1817 Dni. Niemal pół dekady. Wydaję się, że jest to kawał czasu.
Jednak w jednym koknkretnym przypadku, jedyne co można stwierdzić to "krótko". Zdecydowanie za krótko.
Wszystko zaczęło się piętnaście lat temu.
26 lipca 2003 roku na Camp Nou przybył zawodnik, który na zawsze odmienił FC Barcelonę. Dodał do drużyny pierwiastek magii, geniuszu, nieszablonowości, ciepła i - przede wszystkim - uśmiechu. Rozpoczął epokę tryumfów a swoimi popisami zapierał dech w piersiach nie tylko kibiców Blaugrany. Nawet stadion odwiecznego rywala, podczas najbardziej elektryzujących derbów świata, potrafił nagrodzić największego magika wszechczasów owacją na stojąco.
Był to zaledwie jeden z wielu legendarnych momentów w jego wykonaniu. Każdy kibic jest w stanie przywołać ich dziesiątki. Każdy ma swój ulubiony.
Ronaldo de Assis Moreira. Ronaldinho Gaucho. Ronnie.
Transfer Brazylijczyka z PSG był transakcją "na otarcie łeż", po tym jak Real Madryt ubiegł nas w pozyskaniu wielkiego Davida Beckhama. Każdy cule na świecie po stokroć za to dziękuje!
Jego pięcioletni pobyt w naszej druzynie okazał się być bezcenny. Nie tylko przez gole, asysty czy zdobyte trofea. Przytaczanie tych suchych statystyk nie odda nawet ułamka tego jak ważnym dla nas był człowiekiem. To on przecież wprowadził do pierwszej drużyny i pomógł się w niej zaaklimatyzować Leo Messiemu. Jak doskonale pamiętamy, to właśnie jego asysta zapoczątkowała marsz Pchły na szczyt absolutny.
Tego, drogi przyjacielu, nie zapomnę Ci nigdy!
Pamiętam pożegnania Puyola, Xaviego, Valdesa czy Abidala - graczy legendarnych. Synonimów FC Barcelony. To jednak podczas odejścia Ronaldinho, 16 lipca 2008 roku, płakałem najbardziej. Płakałem również, łzami tęsknoty, po jego powrocie na Camp Nou podczas Pucharu Gampera 25 sierpnia 2010 roku. Widok Dinho pozującego w koszulce Milanu do zdjęcia z naszą drużyną zapamiętam na zawsze...
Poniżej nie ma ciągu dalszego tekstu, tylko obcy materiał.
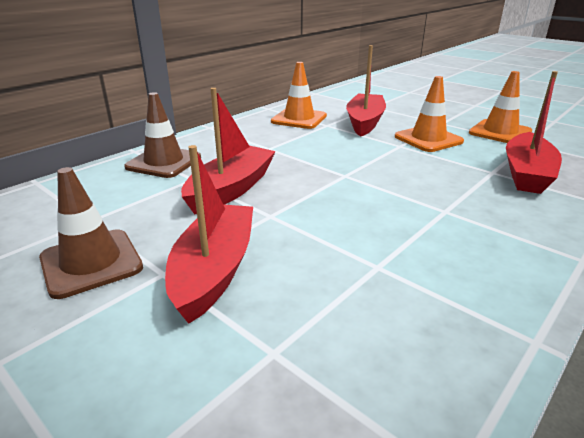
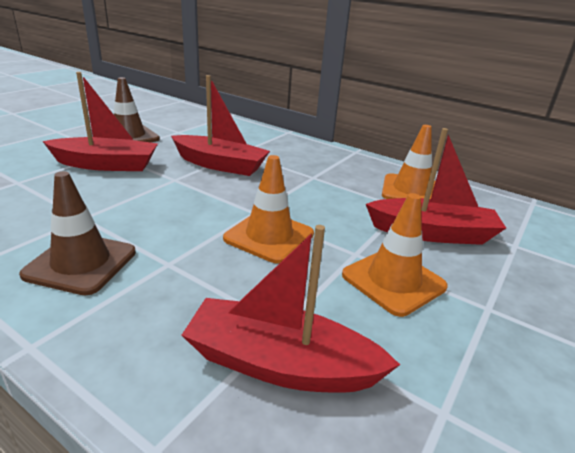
camera: 80 degrees right, 0 degrees up
brown traffic cone [124,92,201,178] -> brown traffic cone moved to [19,171,136,295]
orange traffic cone [469,71,532,143] -> orange traffic cone moved to [223,155,314,264]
Może dzisiaj kończysz już swoją profesjonalną karierę, lecz wiedz o tym że pozostaniesz na zawsze w naszych sercach, a każde wspomnienie o Tobie natychmiast wywoła szczery i szeroki uśmiech na naszych twarzach. Ten sam uśmiech, który przez lata - pełne wzlotów i upadków - pozostawał Twoim znakiem firmowym. To właśnie jest Twoim pomnikiem, który pozostanie z nami na wieczność.
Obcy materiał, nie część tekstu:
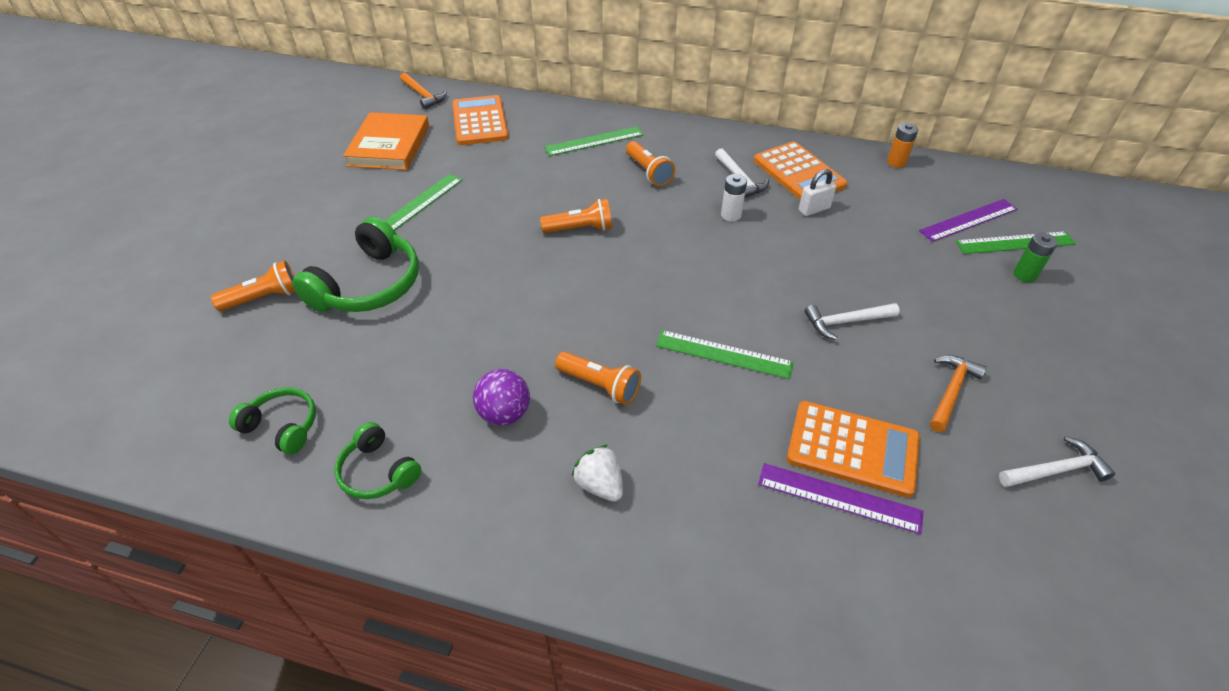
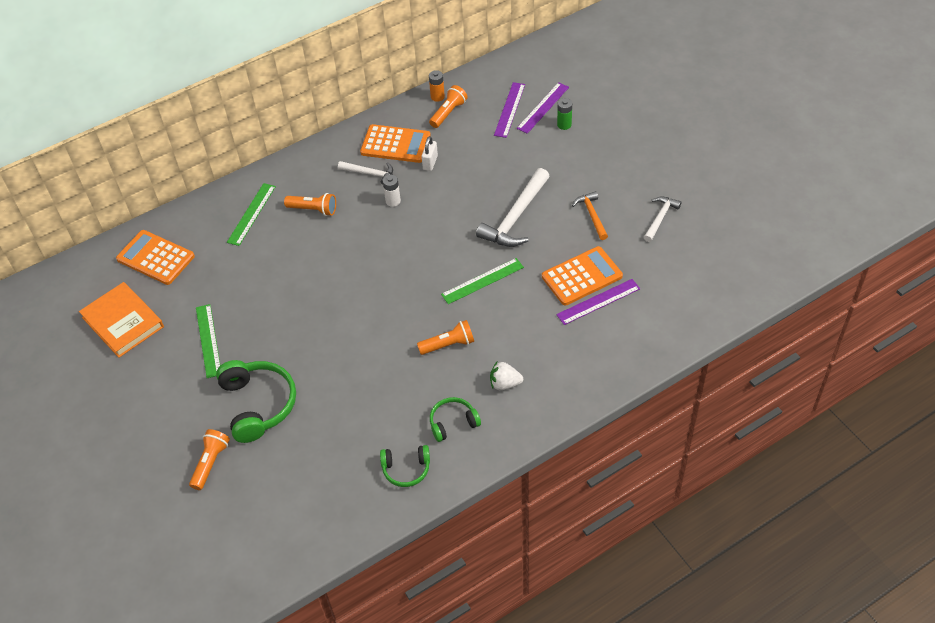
camera: 45 degrees left, 5 degrees up
green headphones [229,387,316,454] -> green headphones moved to [430,397,481,442]
orange hammer [400,73,447,109] -> none
purple ball [473,369,530,425] -> none
orange flashlight [540,199,612,233] -> orange flashlight moved to [429,85,468,128]
white hammer [805,303,900,340] -> white hammer [476,168,550,247], size x1.77
green ruler [956,231,1076,254] -> purple ruler [517,82,569,134]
Na koniec chciałbym napisać jedno.
Drogi Ronaldinho. Jeżeli kiedyś będzie mi dane Cię spotkać, nie poproszę Cię o autograf ani o wspólne zdjęcie. Zamiast tego uściskam Cię jak brata, ponieważ już na zawsze pozostaniesz członkiem naszej, bordowo-granatowej, rodziny.